◆ **Extrait fourni**:
Nous sommes heureux de publier le début d’un travail en cours qui, d’une certaine façon, se présente comme le pendant réflexif de l’Univerciel de Christophe manon : c’est dire l’acuité de la vision et le degré d’inventivité verbale. Révolutionnons-nous, donc !
« Nous sommes sans nouvelles de nos ancêtres. Nous nous sommes arrêtés ici- Sans nous connaître nous nous rassemblons- nous échangeons nos souvenirs de guerre- nos plaies ne sont pas les mêmes elles se cicatrisent- nous ne sommes pas seuls » (M. Pleynet)
« Lorsqu’une voix ou une musique est interrompue soudain, on entend à l’instant même autre chose, un mixte ou un entre-deux de silence et de bruits divers que le son recouvrait, mais dans cette autre chose on entend à nouveau la voix ou la musique, devenues en quelque sorte la voix ou la musique de leur propre interruption : une sorte d’écho, mais qui ne répèterait pas ce dont il serait la réverbération » (J.-L. Nancy, La communauté désœuvrée).

◆ **Données fournies**:

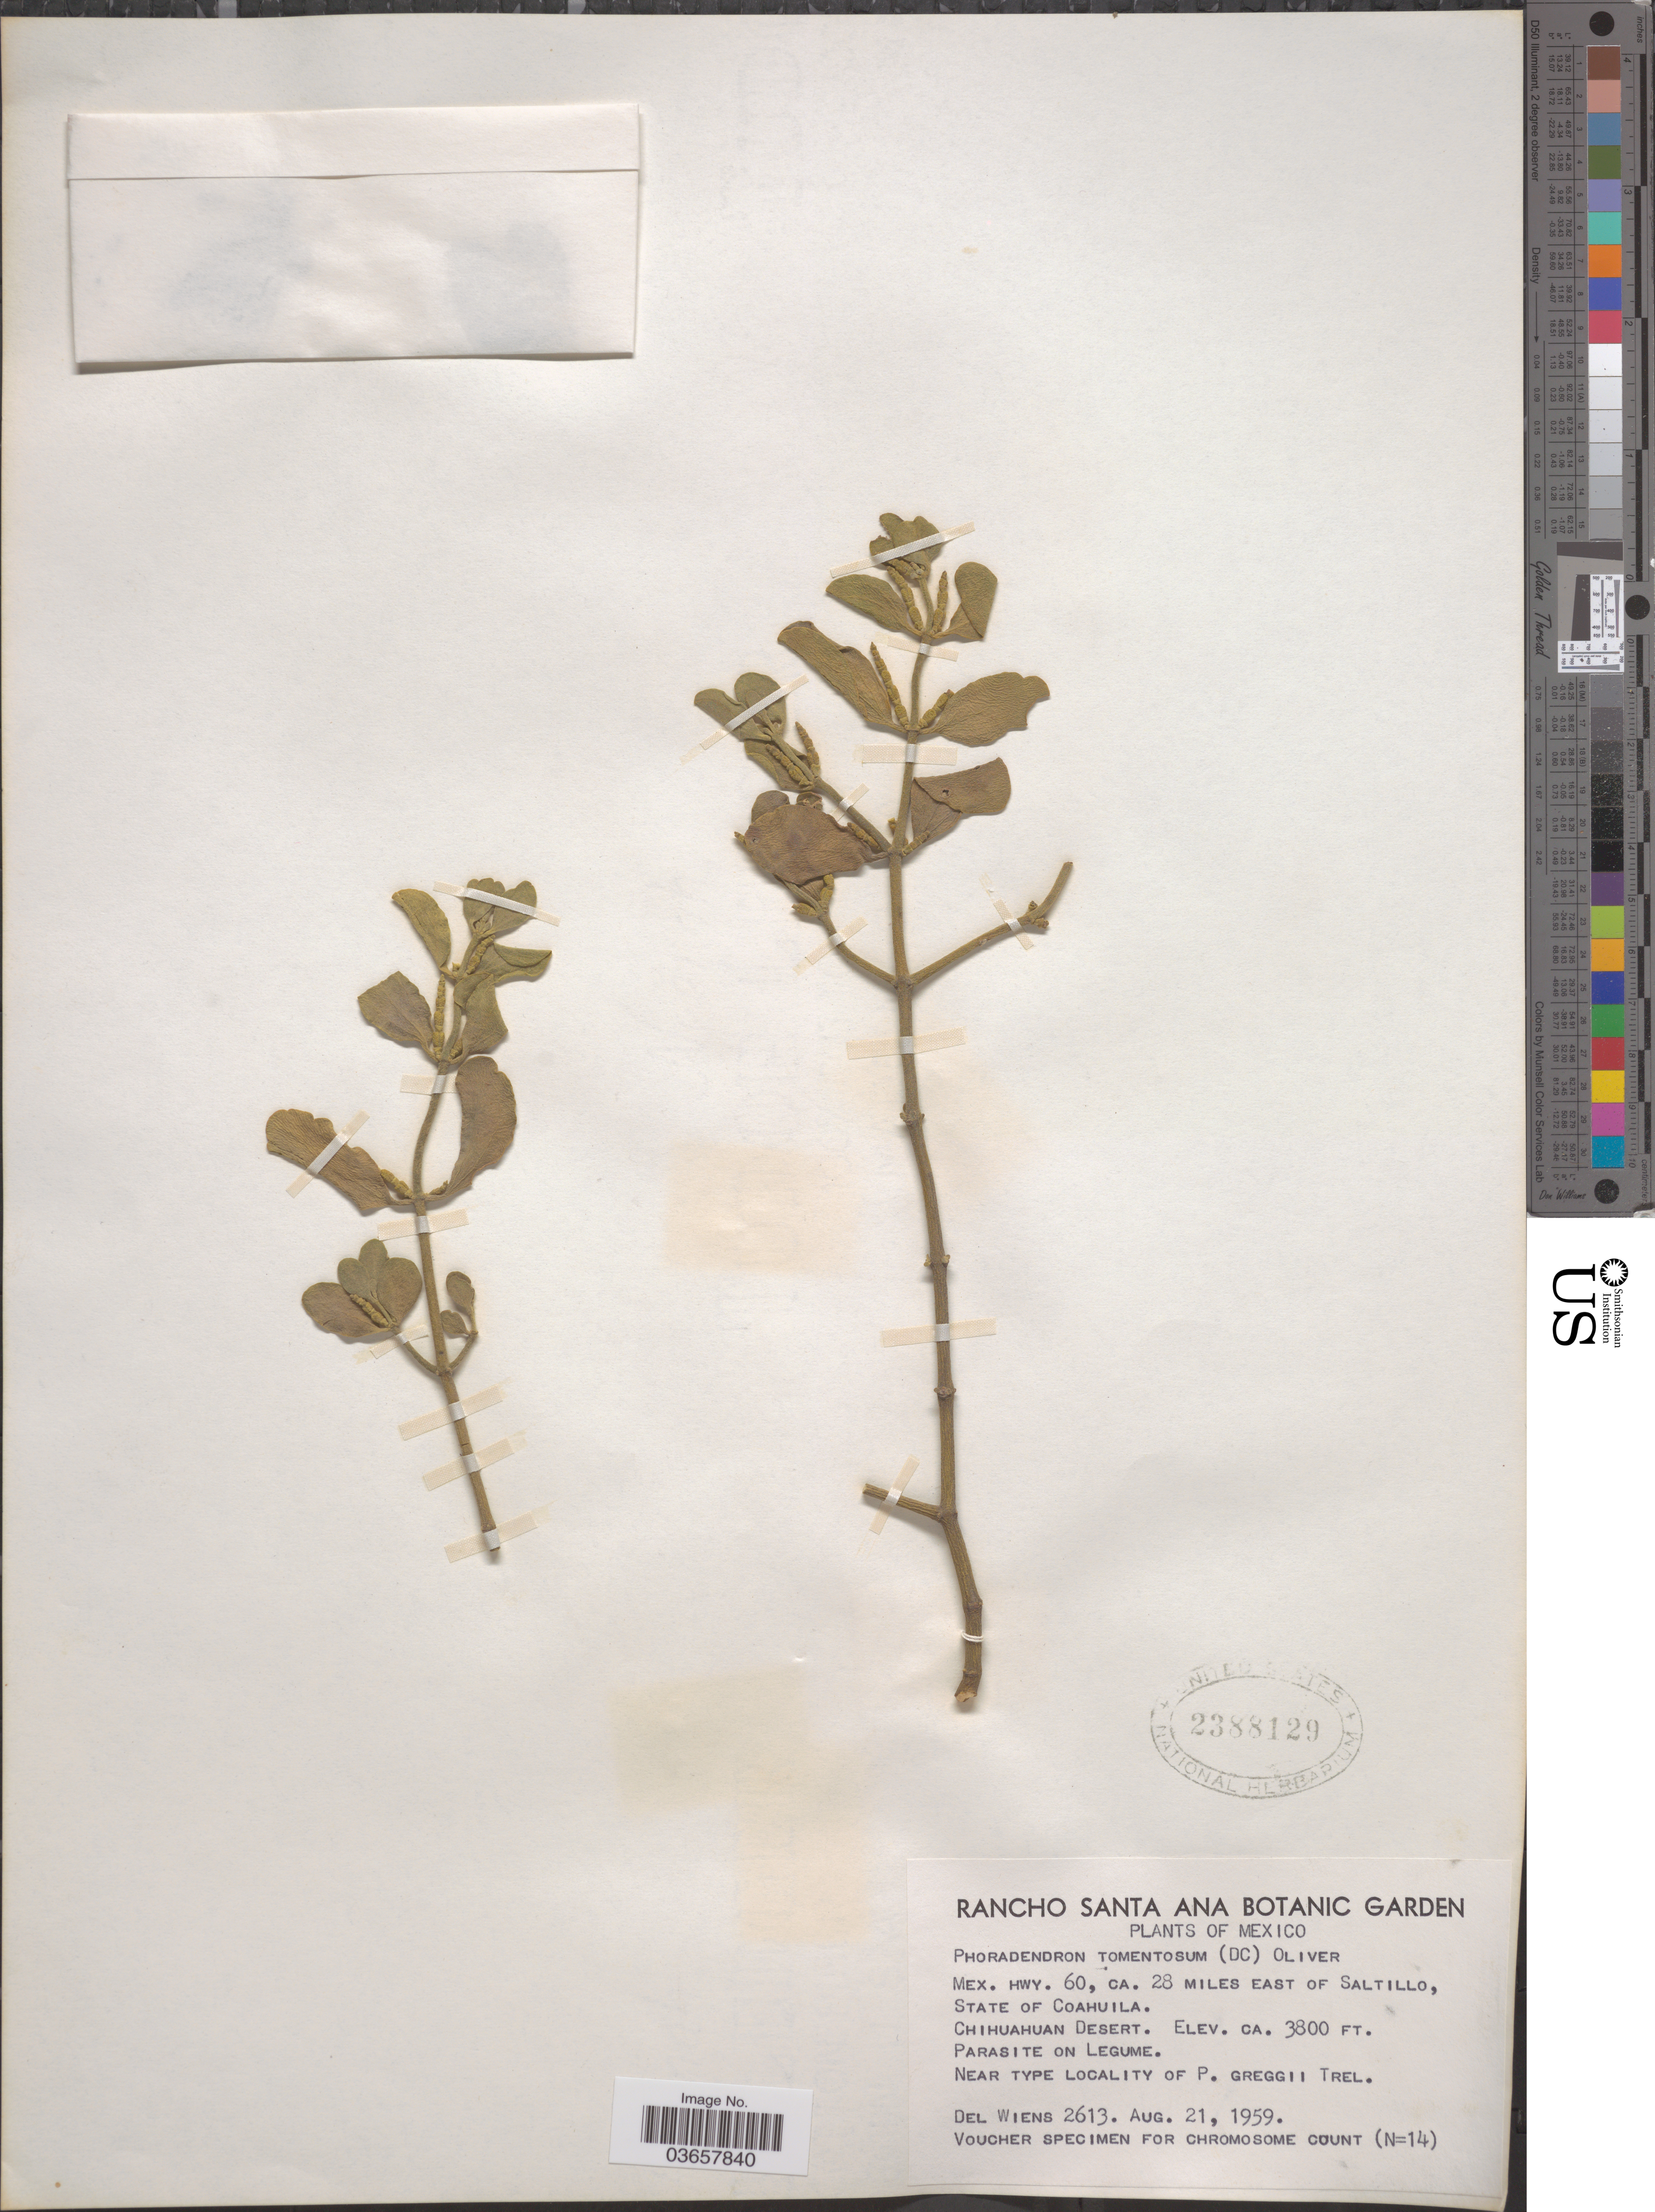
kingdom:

◆ **Consignes écrites**:
a. Restituez à l'identique le passage de l'extrait qui va de « Nous sommes heureux » à « Révolutionnons-nous, donc ! ».
b. D'après l'extrait, de quelle œuvre de Christophe Manon le travail publié se présente-t-il comme le pendant réflexif ?
Les données ne jouent ici aucun rôle.

◆ **Réponses**:
a.
Nous sommes heureux de publier le début d’un travail en cours qui, d’une certaine façon, se présente comme le pendant réflexif de l’Univerciel de Christophe manon : c’est dire l’acuité de la vision et le degré d’inventivité verbale. Révolutionnons-nous, donc !

b. De l'Univerciel.